■ ABOUT THIS EXERCISE: Repeat the data line for line, starting with the line that contains "èn, a poc a" and going through the line that contains "Este livro também". Leave the pictures out of your answer.

■ INPUT FOR THIS TASK:
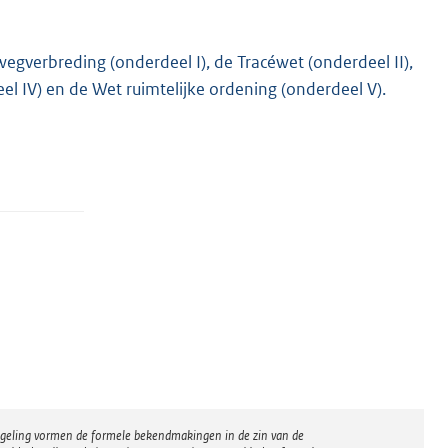
verbreding (onderdeel I), de Tracéwet (onderdeel II),
el IV) en de Wet ruimtelijke ordening (onderdeel V).
regeling vormen de formele bekendmakingen in de zin van de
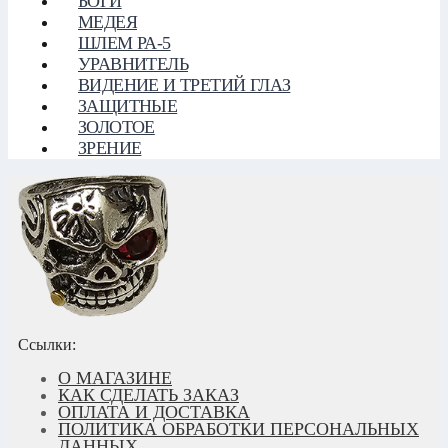
БОГИ
МЕДЕЯ
ШЛЕМ РА-5
УРАВНИТЕЛЬ
ВИДЕНИЕ И ТРЕТИЙ ГЛАЗ
ЗАЩИТНЫЕ
ЗОЛОТОЕ
ЗРЕНИЕ
Ссылки:
О МАГАЗИНЕ
КАК СДЕЛАТЬ ЗАКАЗ
ОПЛАТА И ДОСТАВКА
ПОЛИТИКА ОБРАБОТКИ ПЕРСОНАЛЬНЫХ
ДАННЫХ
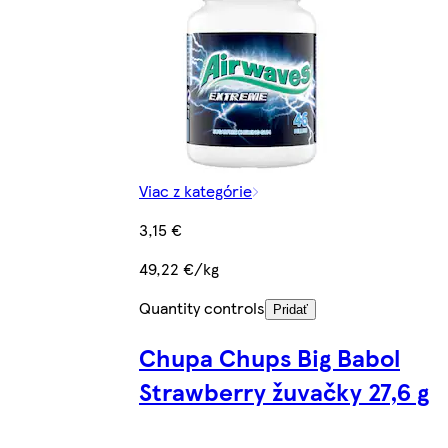
Viac z kategórie
3,15 €
49,22 €/kg
Quantity controls
Pridať
Chupa Chups Big Babol
Strawberry žuvačky 27,6 g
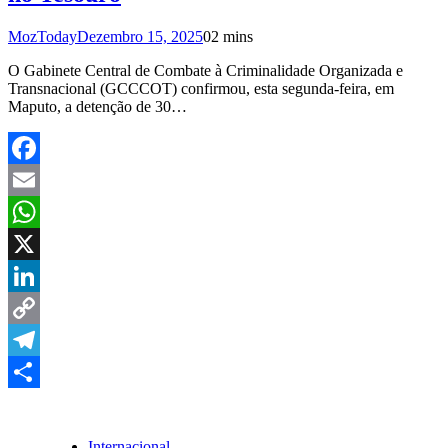
MozToday
Dezembro 15, 2025
0
2 mins
O Gabinete Central de Combate à Criminalidade Organizada e
Transnacional (GCCCOT) confirmou, esta segunda-feira, em
Maputo, a detenção de 30…
Facebook
Email
WhatsApp
X
LinkedIn
Copy
Link
Telegram
Share
Internacional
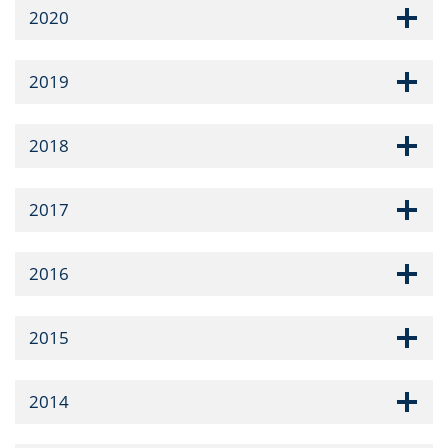
2020
2019
2018
2017
2016
2015
2014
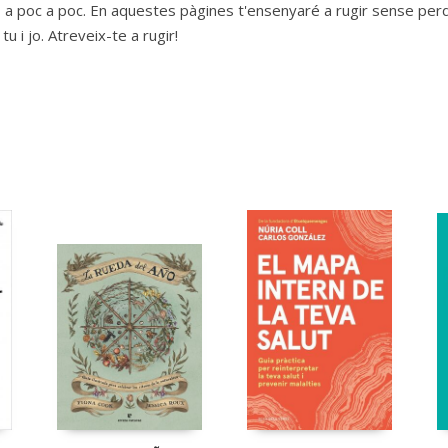
èn, a poc a poc. En aquestes pàgines t'ensenyaré a rugir sense per
 tu i jo. Atreveix-te a rugir!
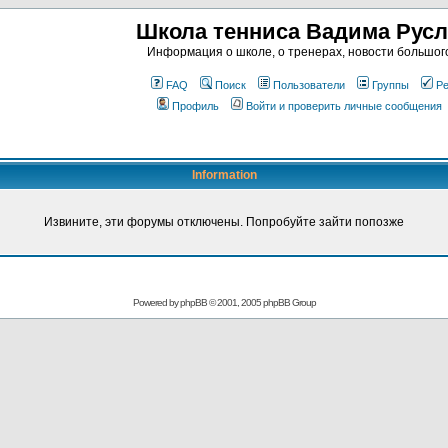
Школа тенниса Вадима Рус
Информация о школе, о тренерах, новости большог
FAQ
Поиск
Пользователи
Группы
Ре
Профиль
Войти и проверить личные сообщения
Information
Извините, эти форумы отключены. Попробуйте зайти попозже
Powered by
phpBB
© 2001, 2005 phpBB Group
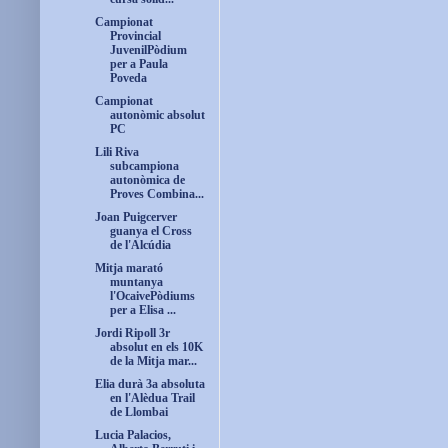
Campionat
Provincial
JuvenilPòdium
per a Paula
Poveda
Campionat
autonòmic absolut
PC
Lili Riva
subcampiona
autonòmica de
Proves Combina...
Joan Puigcerver
guanya el Cross
de l'Alcúdia
Mitja marató
muntanya
l'OcaivePòdiums
per a Elisa ...
Jordi Ripoll 3r
absolut en els 10K
de la Mitja mar...
Elia durà 3a absoluta
en l'Alèdua Trail
de Llombai
Lucia Palacios,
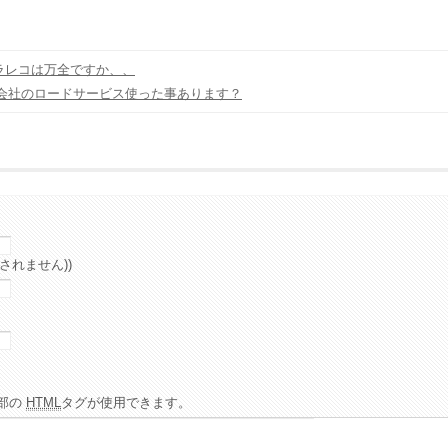
ラレコは万全ですか、、
会社のロードサービス使った事あります？
されません))
部の
HTML
タグが使用できます。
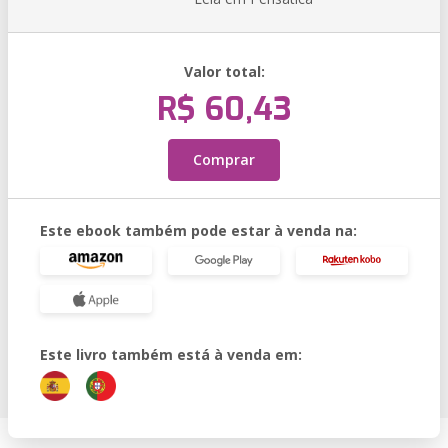
Valor total:
R$ 60,43
Comprar
Este ebook também pode estar à venda na:
Este livro também está à venda em:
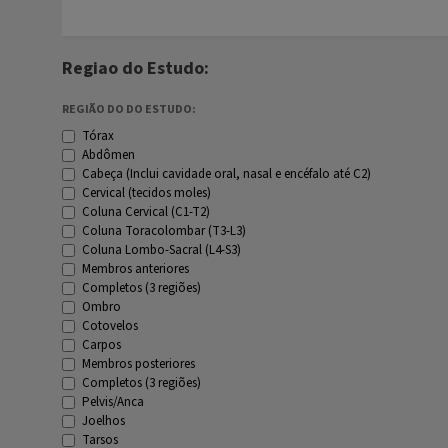
Regiao do Estudo:
REGIÃO DO DO ESTUDO:
Tórax
Abdômen
Cabeça (Inclui cavidade oral, nasal e encéfalo até C2)
Cervical (tecidos moles)
Coluna Cervical (C1-T2)
Coluna Toracolombar (T3-L3)
Coluna Lombo-Sacral (L4-S3)
Membros anteriores
Completos (3 regiões)
Ombro
Cotovelos
Carpos
Membros posteriores
Completos (3 regiões)
Pelvis/Anca
Joelhos
Tarsos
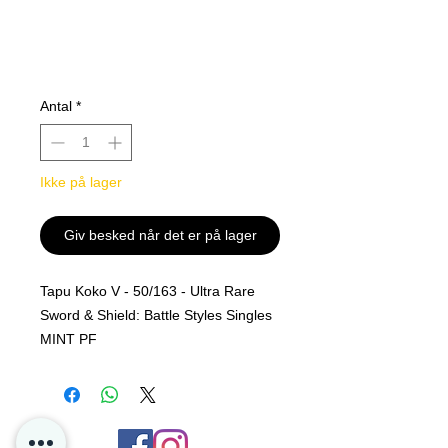
Antal
*
Ikke på lager
Giv besked når det er på lager
Tapu Koko V - 50/163 - Ultra Rare
Sword & Shield: Battle Styles Singles
MINT PF
Alle kjøp er Final og er ingen retur
polise på løs kort hos oss i P4D.
Dette er for å sikre oss at kortet sendt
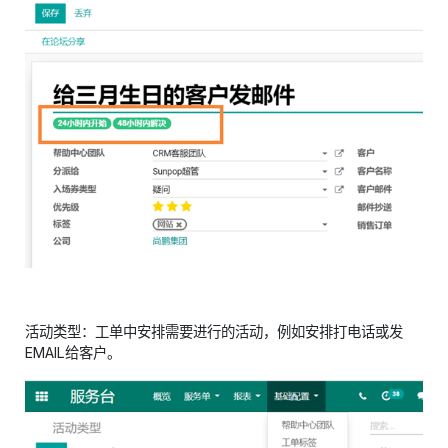
活动类型：工单中安排需要进行的活动，例如安排打电话或发
EMAIL给客户。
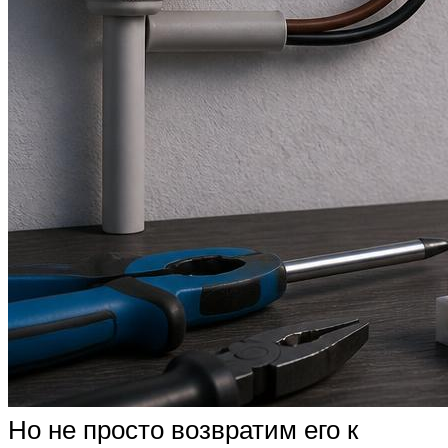
Но не просто возвратим его к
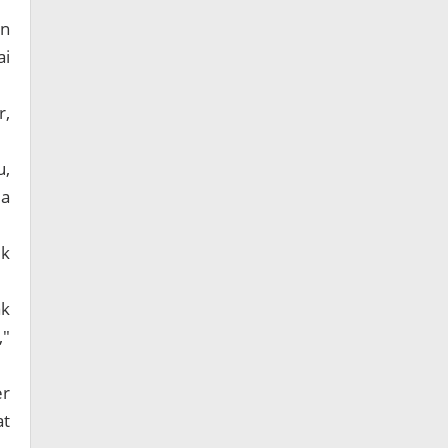
an
ai
r,
u,
la
uk
ak
,"
er
at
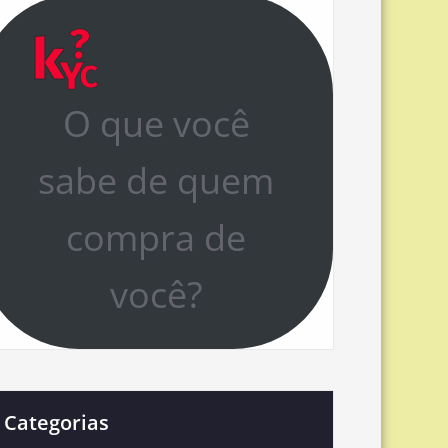
O que você
sabe de quem
compra de
você?
Categorias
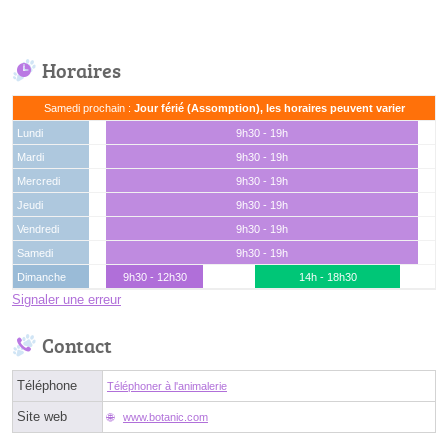
Horaires
Samedi prochain :
Jour férié (Assomption), les horaires peuvent varier
Lundi
9h30 - 19h
Mardi
9h30 - 19h
Mercredi
9h30 - 19h
Jeudi
9h30 - 19h
Vendredi
9h30 - 19h
Samedi
9h30 - 19h
Dimanche
9h30 - 12h30
14h - 18h30
Signaler une erreur
Contact
Téléphone
Téléphoner à l'animalerie
Site web
www.botanic.com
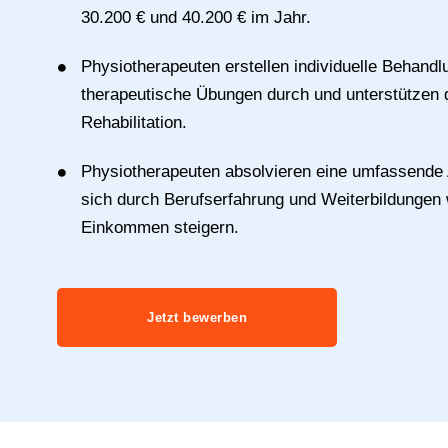
30.200 € und 40.200 € im Jahr.
Physiotherapeuten erstellen individuelle Behandl
therapeutische Übungen durch und unterstützen d
Rehabilitation.
Physiotherapeuten absolvieren eine umfassende
sich durch Berufserfahrung und Weiterbildungen 
Einkommen steigern.
Jetzt bewerben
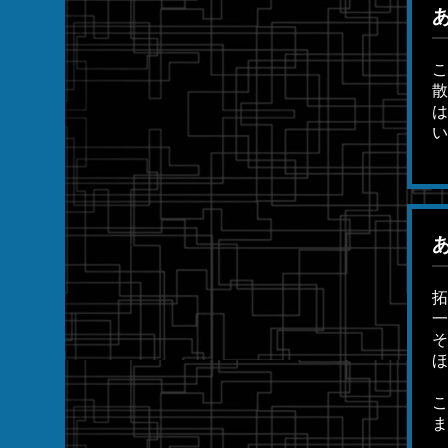
こ
散
は
い
拓
一
そ
ほ
こ
ま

■ EXERCISE RESULT:
èn, a poc a poc. En aquestes pàgines t'ensenyaré a rugir sense per
 tu i jo. Atreveix-te a rugir!
Школа тенниса Вадима Рус
Информация о школе, о тренерах, новости большог
FAQ
Поиск
Пользователи
Группы
Ре
Профиль
Войти и проверить личные сообщения
Information
Извините, эти форумы отключены. Попробуйте зайти попозже
Powered by
phpBB
© 2001, 2005 phpBB Group
Campionat
Provincial
JuvenilPòdium
per a Paula
Poveda
Campionat
autonòmic absolut
PC
Lili Riva
subcampiona
autonòmica de
Proves Combina...
Joan Puigcerver
guanya el Cross
de l'Alcúdia
Mitja marató
muntanya
l'OcaivePòdiums
per a Elisa ...
Jordi Ripoll 3r
absolut en els 10K
de la Mitja mar...
Elia durà 3a absoluta
en l'Alèdua Trail
de Llombai
Lucia Palacios,
ラレコは万全ですか、、
会社のロードサービス使った事あります？
されません))
部の
HTML
タグが使用できます。
Valor total:
R$ 60,43
Comprar
Este ebook também pode estar à venda na:
Este livro também está à venda em:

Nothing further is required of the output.